>> BEGIN TEXT EXTRACT

Conventional wisdom has made much of how the GOP is divided and unhappy with its slate, and, IMHO, not given enough attention to the similar feelings among Democrats. At first I was more pleased with most of them than not. Now I'm less pleased with all of them but for different reasons. And that's why I've had little to say about this election so far. All I know at this point is that I'll support any Democrat over any Republican. I wish I felt the enthusiasm and hope I did when Bill ran first, but I don't, though I am tending now for John Edwards.
Capitulation to conservatives isn't the way of the future. It's the way of now. No change, no hope. Anyone who trends to the Right or hopes to run the country by reaching out to the GOP is dangerously out of touch with the needs of the country and the world to the extent that the US affects it. On the other hand, the fact of the matter is that corporatists have far too much power--over the media and over the purse--for a true Left Democrat to get in office. Hence the loathesome reality that Democrats run more conservatively even when decades of national polls show strong American support for progressive values on abortion, health care, energy, the environment, and foreign policy.
This is why Edwards is not given more attention by the media and not shown in the Iowa polls as its front-runner. I would bet real money that he represents the policy choices of most Democrats in Iowa, but that they don't believe he can win the White House because of establishment opposition. It would really delight me if he comes out of Iowa in a powerful second slot and charges into New Hampshire in a position to take that state.
I have considerably more trust in Edwards than in Clinton or Obama. Anybody the corporatists hate has to be my kind of guy. Besides, Clinton does not speak with fire about her core positions. As a result, I don't know where she stands. And to my great dismay, Obama has begun the fight with signals of concession to the GOP, and that's not where I mean to be, for all the reasons noted in "Obama? What's At Stake in Making Nice." He may play well in Midwestern Niceland, but excuuuuuuuuse me, hasn't he noticed the relentless assault from the Right on everything the Constitution and Bill of Rights stand for?
Edwards, on the other hand, has a big house, a $400 haircut, and a career as a trial lawyer. The house and the haircut make me sick. New rich, bad form, not my style at all. And the Right has made good use of this to raise questions about his core values.

>> END TEXT EXTRACT
>> BEGIN GIVEN INFORMATION

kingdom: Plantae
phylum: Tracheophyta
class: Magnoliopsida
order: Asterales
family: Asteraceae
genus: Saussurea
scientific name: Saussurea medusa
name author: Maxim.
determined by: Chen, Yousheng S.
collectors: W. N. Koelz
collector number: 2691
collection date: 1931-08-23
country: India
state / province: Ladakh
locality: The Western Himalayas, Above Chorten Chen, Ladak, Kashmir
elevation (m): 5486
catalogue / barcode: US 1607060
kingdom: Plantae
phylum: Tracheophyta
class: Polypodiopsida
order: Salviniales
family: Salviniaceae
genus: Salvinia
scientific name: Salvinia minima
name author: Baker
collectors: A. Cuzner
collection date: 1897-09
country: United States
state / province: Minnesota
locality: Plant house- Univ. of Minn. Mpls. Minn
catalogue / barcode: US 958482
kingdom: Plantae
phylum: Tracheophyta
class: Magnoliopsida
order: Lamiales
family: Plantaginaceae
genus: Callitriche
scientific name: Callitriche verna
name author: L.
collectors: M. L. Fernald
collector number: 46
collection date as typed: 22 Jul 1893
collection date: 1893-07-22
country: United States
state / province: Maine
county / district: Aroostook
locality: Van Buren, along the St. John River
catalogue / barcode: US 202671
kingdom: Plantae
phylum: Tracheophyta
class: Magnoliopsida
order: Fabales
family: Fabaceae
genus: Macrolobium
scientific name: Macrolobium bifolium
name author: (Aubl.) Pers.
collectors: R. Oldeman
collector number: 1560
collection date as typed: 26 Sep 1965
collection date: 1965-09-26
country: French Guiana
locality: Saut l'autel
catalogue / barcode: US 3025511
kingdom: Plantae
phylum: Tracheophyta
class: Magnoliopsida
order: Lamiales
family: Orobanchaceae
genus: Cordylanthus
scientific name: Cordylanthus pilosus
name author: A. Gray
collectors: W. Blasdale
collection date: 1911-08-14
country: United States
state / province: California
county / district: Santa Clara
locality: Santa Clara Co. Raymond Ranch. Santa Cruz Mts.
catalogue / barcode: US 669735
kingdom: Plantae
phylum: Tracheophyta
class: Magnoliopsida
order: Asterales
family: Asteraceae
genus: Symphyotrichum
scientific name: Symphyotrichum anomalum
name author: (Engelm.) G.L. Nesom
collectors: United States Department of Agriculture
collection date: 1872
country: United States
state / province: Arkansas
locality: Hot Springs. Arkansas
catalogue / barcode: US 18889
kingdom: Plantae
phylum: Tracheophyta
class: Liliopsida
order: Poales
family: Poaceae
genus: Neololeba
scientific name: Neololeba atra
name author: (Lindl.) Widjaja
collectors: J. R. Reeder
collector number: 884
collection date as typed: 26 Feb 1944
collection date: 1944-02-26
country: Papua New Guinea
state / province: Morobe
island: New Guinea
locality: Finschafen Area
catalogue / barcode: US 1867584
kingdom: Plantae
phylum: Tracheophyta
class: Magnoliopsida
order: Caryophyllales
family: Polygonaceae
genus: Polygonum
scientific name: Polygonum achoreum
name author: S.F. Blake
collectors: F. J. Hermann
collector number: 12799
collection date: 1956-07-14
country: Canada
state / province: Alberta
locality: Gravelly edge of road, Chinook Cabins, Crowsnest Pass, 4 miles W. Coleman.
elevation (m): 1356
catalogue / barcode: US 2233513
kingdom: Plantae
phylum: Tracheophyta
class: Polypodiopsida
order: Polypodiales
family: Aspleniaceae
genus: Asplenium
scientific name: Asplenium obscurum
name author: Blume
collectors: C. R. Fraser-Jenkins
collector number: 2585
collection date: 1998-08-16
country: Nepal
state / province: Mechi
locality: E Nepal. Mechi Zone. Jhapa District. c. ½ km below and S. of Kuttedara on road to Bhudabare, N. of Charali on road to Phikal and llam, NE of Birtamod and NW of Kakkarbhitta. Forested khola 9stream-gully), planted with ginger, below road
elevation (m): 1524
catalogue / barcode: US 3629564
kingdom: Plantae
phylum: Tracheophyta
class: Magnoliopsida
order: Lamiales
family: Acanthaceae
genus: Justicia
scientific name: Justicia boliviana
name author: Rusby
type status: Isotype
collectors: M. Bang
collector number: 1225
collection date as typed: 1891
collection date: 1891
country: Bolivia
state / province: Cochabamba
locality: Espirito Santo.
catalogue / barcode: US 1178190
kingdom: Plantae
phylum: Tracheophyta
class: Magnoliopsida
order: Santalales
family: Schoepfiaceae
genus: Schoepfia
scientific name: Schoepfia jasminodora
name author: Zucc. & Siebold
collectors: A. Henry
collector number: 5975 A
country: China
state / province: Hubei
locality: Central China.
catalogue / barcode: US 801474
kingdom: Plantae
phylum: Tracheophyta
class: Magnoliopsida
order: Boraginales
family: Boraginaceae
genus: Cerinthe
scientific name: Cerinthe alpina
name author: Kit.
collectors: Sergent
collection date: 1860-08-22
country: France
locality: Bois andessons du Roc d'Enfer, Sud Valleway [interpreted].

>> END GIVEN INFORMATION

▶ _TO BE DONE_:
**1)** In the post on the Democratic candidates, what three things does Edwards have "on the other hand"?
**2)** Repeat everything in the post from "Edwards, on the" down to "his core values.".
The rows are separate material and have nothing to do with the post.

▶ _TASK-BY-TASK ANSWERS_:
**1)** A big house, a $400 haircut, and a career as a trial lawyer.

**2)**
Edwards, on the other hand, has a big house, a $400 haircut, and a career as a trial lawyer. The house and the haircut make me sick. New rich, bad form, not my style at all. And the Right has made good use of this to raise questions about his core values.